* _Input records_
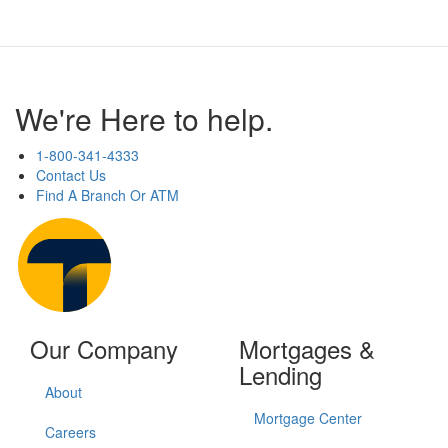
We're Here to help.
1-800-341-4333
Contact Us
Find A Branch Or ATM
Our Company
Mortgages &
Lending
About
Mortgage Center
Careers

* _Brief_
Your copy should match the material above exactly, minus its pictures.

* _Solution to the problem_
We're Here to help.
1-800-341-4333
Contact Us
Find A Branch Or ATM
Our Company
Mortgages &
Lending
About
Mortgage Center
Careers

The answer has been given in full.